● **Input for this task**:
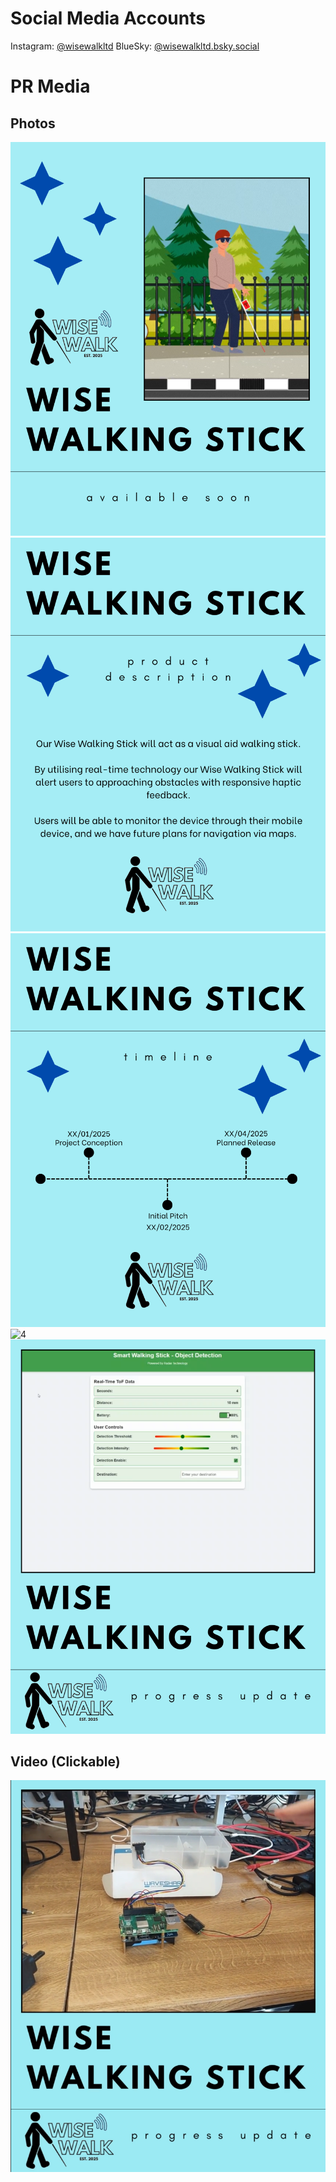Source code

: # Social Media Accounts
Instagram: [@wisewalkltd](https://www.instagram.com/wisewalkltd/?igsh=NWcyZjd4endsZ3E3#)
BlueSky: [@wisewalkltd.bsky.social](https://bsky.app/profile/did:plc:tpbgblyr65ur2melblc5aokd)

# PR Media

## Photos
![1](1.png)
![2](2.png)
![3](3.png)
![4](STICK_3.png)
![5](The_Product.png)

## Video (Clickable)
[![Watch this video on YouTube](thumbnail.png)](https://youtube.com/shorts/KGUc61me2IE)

==

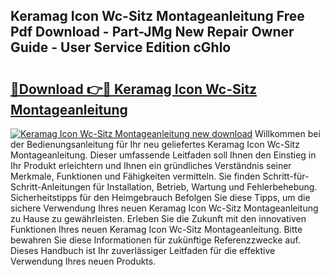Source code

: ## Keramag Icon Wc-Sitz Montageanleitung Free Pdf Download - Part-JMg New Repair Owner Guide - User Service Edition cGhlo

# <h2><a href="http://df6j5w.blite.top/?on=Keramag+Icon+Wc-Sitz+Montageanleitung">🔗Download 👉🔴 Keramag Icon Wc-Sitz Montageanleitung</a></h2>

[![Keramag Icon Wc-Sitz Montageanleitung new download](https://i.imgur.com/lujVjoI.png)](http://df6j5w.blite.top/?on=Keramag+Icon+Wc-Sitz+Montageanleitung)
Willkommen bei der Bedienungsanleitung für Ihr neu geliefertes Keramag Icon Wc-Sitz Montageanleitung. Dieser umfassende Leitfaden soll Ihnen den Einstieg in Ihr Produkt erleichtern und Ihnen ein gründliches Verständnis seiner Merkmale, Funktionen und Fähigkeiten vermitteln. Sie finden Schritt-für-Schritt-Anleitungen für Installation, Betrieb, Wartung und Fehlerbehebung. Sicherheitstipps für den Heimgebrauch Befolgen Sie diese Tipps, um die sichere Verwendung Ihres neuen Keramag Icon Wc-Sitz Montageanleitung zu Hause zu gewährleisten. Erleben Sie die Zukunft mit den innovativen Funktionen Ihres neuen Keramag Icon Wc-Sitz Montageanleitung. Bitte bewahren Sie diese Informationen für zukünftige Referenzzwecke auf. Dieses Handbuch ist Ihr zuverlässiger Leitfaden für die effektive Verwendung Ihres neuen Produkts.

● **Directions for this task**:
Count the lines in the items above that contain the string "wisewalkltd". Reply with the number alone.

● **Output of the task**:
2